Thursday, August 22, 2024

IN THE CARDS

While playing cards last night I mentioned that while I read an enormous amount of history I had never read much of anything about the history of Central and Eastern Europe. As I turned my attention that way during the night I can see why I must have initially resisted the idea of reading too much about it. Yes, a good deal of my reluctance comes from early years in education when the school libraries still contained massive amounts of first hand documentation about the Holocaust and the war in the East. I didn't want to read that.

Having done a little more reading and remembering too the ethnic cleansing of all Germans out of all Europe lying to the East of the Soviet Zone I don't wonder that anyone familiar with the history is rabid in their efforts to control it and stuff any ethnic discussions of European boundaries and hate into a bag and then drown it. The current unpleasantness in Ukraine is raising the ghosts that the apparatchiks running the EU thought they had buried with the founding of the EU. I think they were both wrong and misguided.

It does give one a real appreciation for how almost all History has been erased from American education. The socialists running public education want the little kids to feel sympathy only for the victims that the socialists want them to see and know anything about. They stamped out EVERYTHING having to do with the history of Eastern and Central Europe. It was never taught to me at any of the 8 schools I attended. The entire subject never came up at all in school systems ranging from Leavenworth, Kansas, Newport, Rhode Island, Huntsville, Alabama or any schools in between.

That's here in America. I suspect that the kids educated in Poland, Estonia, Russia and all the counties in Central and Eastern Europe outside the original NATO boundaries studied a lot of the history of the last century in their neighborhood and perhaps even the centuries before that. Here in America I studied the discovery and development of British civilization in New England, a little bit about the history of Alabama and the native tribes that lived there and very little else. That was the deliberate destruction of memory and history. I knew more about the City States of Ancient Greece then I did about the events leading to the Treaty of Westphalia or the Industrial Revolution and the events that coalesced Italy and Germany into Kingdoms of almost unrivaled size.

I can see why Europe wants to forget. Their traditional history of genocide didn't begin or end with the Jews in the Holocaust and they want everyone to forget it and all be good little EUsubjects but the Nationalists remember and they want to make you remember. It will be fascinating to watch the Splintering of Europe as it once again turns on itself and consumes itself with an idiotic passion not seen since......oh, the breakup of Yugoslavia. Remember that set of wars that turned neighbors into the most vicious and amoral killers you ever saw since the Red Army hit Berlin?

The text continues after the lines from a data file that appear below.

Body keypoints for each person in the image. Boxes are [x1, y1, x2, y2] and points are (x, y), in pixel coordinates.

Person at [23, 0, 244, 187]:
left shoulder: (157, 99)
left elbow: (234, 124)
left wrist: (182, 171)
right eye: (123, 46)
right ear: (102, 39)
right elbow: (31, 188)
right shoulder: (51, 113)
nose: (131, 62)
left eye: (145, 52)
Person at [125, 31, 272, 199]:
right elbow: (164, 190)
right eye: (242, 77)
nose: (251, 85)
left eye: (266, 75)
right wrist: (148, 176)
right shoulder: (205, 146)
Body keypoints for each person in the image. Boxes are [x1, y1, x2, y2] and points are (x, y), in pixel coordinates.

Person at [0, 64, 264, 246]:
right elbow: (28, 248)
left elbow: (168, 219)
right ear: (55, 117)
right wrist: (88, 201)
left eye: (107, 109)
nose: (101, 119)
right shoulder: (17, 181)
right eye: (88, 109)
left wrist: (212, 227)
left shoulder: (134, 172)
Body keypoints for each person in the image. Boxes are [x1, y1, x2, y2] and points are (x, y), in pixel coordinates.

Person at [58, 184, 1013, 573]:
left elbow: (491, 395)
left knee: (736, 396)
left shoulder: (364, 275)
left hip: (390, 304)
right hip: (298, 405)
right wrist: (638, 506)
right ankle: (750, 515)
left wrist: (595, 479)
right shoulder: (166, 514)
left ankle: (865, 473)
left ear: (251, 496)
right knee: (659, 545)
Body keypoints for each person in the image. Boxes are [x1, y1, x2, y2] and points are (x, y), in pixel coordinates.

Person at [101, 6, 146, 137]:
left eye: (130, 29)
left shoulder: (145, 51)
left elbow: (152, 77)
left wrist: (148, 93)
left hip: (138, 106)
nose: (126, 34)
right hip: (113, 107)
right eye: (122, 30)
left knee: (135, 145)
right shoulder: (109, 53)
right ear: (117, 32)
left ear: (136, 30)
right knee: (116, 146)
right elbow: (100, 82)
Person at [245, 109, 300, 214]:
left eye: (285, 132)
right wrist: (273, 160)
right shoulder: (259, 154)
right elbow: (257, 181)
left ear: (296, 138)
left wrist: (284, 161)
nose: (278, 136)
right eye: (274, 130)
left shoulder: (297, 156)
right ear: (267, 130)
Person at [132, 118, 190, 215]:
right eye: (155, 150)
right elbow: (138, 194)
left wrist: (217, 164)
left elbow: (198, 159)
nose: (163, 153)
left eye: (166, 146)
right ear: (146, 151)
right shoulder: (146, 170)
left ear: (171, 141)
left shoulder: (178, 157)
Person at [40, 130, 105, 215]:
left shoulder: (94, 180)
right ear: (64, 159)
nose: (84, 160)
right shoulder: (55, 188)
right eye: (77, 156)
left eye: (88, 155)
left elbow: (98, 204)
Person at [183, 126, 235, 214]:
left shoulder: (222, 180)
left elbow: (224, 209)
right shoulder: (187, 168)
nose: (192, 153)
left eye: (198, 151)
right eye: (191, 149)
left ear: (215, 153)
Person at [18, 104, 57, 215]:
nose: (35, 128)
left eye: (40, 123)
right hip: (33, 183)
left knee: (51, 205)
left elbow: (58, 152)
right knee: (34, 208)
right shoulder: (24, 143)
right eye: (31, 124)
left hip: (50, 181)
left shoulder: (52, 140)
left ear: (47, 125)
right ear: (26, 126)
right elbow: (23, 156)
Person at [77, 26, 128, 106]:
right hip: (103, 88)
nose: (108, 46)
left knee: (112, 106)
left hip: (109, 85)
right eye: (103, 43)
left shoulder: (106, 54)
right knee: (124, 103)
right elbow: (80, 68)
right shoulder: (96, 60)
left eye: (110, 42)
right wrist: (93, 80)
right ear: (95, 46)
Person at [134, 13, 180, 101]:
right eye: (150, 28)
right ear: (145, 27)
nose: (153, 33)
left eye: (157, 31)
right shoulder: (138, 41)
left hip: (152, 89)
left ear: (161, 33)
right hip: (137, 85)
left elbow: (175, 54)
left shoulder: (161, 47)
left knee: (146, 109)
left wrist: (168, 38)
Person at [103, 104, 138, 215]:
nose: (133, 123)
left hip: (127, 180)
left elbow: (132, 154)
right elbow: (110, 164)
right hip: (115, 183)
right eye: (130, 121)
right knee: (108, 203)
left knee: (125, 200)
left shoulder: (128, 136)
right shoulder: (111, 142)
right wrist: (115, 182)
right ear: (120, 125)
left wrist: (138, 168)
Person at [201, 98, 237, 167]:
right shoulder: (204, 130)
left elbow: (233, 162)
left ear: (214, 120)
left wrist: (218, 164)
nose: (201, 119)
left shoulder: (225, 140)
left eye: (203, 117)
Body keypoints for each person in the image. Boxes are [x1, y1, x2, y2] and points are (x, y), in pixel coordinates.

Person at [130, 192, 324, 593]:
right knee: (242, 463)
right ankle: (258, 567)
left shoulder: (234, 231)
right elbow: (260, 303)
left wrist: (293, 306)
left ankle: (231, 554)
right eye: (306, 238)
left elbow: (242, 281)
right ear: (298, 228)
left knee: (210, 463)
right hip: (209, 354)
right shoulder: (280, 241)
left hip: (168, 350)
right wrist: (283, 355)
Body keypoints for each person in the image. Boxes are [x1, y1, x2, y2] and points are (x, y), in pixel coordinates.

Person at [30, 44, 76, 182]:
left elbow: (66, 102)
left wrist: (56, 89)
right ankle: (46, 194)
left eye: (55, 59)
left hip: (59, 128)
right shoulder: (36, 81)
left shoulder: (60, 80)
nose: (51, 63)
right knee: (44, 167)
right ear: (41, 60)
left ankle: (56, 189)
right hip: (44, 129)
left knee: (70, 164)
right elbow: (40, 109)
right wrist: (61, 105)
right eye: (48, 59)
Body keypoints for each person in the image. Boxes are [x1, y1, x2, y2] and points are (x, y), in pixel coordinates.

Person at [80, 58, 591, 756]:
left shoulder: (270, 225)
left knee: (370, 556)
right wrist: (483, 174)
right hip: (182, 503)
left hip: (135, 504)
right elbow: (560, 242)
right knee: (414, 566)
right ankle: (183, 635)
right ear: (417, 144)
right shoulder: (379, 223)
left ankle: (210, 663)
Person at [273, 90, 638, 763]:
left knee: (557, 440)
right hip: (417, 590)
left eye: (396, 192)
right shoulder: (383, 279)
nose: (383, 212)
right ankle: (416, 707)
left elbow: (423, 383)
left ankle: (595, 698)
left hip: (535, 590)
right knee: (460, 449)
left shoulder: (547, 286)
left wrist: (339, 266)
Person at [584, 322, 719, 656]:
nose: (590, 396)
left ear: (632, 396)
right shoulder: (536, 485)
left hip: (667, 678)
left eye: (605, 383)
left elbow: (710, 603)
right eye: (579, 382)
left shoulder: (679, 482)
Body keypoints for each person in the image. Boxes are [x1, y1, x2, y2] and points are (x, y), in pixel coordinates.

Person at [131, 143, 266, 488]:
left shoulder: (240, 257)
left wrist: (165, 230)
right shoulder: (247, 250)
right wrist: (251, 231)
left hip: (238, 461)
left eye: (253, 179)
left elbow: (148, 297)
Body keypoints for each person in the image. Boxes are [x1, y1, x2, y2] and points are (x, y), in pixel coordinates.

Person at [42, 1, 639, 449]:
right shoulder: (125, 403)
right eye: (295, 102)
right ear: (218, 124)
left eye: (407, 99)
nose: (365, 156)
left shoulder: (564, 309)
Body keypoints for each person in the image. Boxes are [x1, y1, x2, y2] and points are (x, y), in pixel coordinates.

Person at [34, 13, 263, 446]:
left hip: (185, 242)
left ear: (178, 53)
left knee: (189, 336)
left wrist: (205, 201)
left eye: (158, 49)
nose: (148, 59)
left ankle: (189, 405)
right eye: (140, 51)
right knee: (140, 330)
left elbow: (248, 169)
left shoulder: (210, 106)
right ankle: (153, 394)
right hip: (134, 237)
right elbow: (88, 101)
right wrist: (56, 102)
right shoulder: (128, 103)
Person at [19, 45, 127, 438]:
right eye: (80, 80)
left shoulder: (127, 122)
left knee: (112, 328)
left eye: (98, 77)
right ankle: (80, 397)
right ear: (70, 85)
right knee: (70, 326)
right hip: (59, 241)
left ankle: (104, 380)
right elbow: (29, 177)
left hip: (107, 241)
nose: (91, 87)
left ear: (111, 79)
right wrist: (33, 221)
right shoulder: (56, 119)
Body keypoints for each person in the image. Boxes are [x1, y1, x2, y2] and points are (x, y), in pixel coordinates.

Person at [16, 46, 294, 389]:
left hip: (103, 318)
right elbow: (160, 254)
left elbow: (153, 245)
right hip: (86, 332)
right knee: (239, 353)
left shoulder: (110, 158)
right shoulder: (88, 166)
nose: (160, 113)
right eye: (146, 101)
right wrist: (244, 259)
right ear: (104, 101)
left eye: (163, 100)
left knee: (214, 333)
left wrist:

No wonder Russian novelists are such a dismal and awful read.

2 comments:

boron said...

perhaps because history education is all about memorizing dates and events and the names of kings and nothing about the movement of people and the development of principalities into empires; perhaps because our history education is so anglo- and franco- oriented that no other country matters in world affairs - and perhaps that bias slants our current view of the world today

HMS Defiant said...

Precisely. They say that the winners write the history but all my life it's as if the losers suddenly became either the only writers of history or the only ones that publishers would buy and try to sell.